Es gibt bislang keine allgemeingültige internationale Lösung für die Routinekodierung seltener Erkrankungen. Auch in Deutschland wurden in unterschiedlichen Kodierszenarien verschiedene Ansätze versucht. Dennoch sollen hier erste Schritte getan werden, wie bspw. die Kodierprojekte des DIMDI, um einen möglichst gemeinsamen Weg zu finden, auswertbare Daten zu diesen Erkrankungen zu erfassen.
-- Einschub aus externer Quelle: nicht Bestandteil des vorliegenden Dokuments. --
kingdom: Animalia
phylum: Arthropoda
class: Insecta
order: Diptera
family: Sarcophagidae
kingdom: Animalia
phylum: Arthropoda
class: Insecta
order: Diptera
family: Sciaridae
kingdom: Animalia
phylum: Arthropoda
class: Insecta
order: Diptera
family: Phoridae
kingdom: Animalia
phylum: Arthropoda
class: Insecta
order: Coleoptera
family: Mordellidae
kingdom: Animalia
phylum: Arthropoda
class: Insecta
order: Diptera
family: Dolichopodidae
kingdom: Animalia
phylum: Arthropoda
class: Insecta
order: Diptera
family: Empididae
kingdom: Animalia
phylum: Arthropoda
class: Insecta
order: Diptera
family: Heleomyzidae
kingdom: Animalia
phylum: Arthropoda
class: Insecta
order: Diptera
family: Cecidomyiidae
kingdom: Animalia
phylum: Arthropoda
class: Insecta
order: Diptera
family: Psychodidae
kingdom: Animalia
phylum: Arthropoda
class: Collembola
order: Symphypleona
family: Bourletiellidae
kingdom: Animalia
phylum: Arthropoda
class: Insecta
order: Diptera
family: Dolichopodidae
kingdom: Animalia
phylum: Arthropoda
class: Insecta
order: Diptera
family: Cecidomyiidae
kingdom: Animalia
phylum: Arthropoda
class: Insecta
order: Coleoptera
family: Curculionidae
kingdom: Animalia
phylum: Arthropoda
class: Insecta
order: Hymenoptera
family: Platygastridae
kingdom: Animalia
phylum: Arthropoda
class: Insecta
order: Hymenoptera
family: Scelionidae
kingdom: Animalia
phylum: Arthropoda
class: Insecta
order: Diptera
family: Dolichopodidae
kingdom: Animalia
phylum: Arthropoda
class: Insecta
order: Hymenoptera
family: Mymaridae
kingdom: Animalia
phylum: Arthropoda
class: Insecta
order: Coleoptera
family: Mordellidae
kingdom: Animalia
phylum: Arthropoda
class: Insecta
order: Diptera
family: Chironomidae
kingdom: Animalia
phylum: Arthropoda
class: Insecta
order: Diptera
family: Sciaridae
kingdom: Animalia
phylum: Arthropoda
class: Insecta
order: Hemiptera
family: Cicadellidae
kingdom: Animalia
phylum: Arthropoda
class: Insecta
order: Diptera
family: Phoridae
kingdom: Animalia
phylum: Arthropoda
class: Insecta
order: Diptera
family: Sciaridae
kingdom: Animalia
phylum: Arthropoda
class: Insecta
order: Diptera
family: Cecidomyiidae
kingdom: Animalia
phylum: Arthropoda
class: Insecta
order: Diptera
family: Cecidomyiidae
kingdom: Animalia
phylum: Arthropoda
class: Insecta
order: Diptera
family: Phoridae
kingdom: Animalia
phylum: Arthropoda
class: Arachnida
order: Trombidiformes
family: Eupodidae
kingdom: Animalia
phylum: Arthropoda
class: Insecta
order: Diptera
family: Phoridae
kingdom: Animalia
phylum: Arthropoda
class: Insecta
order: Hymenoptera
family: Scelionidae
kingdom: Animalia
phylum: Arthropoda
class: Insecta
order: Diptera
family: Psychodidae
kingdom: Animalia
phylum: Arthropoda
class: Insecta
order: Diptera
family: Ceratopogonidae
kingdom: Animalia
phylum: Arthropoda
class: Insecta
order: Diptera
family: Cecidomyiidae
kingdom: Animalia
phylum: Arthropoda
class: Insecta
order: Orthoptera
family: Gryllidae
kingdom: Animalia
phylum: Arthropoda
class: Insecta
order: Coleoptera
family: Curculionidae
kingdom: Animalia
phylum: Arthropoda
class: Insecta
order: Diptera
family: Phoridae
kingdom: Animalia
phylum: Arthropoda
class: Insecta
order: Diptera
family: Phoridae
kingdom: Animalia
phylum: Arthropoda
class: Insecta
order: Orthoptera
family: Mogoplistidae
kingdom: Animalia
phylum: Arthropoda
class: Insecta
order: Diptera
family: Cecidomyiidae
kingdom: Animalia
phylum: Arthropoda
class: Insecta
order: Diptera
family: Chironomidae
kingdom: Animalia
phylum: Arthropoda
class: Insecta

Anschließend könnten möglicherweise, basierend auf den besseren Daten, gezielt politische Maßnahmen eingeleitet werden, um eine bessere Versorgung der über 4 Mio. Menschen in Deutschland, die an einer seltenen Erkrankung leiden, anbieten zu können.

Fazit für die Praxis

  • Die Abbildung seltener Erkrankungen in den Klassifikationen, wie z. B. in der ICD-10, die bei der Erfassung von Routinedaten eingesetzt werden, ist nicht ausreichend.

  • Die statistische Abbildung seltener Erkrankungen und die darauf basierende Einschätzung ihrer Bedeutung in Gesundheitssystemen sind bisher nicht zufriedenstellend.

  • Die doppelte Kodierung seltener Erkrankungen anhand des ICD-10-Kodes und der Orpha-Kennnummer von Orphanet stellt eine kurzfristige und ressourcenschonende Lösung dar, um ihre Sichtbarkeit zu verbessern.

  • Die Bereitstellung einer neuen Klassifikation ist allein nicht ausreichend, um valide Daten zu erheben.

  • Bei Maßnahmen im Bereich seltener Erkrankungen spielt die Interoperabilität der Daten eine große Rolle.

  • In Deutschland wird durch die Testimplementierung des Musterdatensatzes im Rahmen eines DIMDI Projektes angestrebt, das Problem der Kodierung von seltenen Erkrankungen anhand einer standardisierten doppelten Kodierung auf nationaler Ebene zu bewältigen.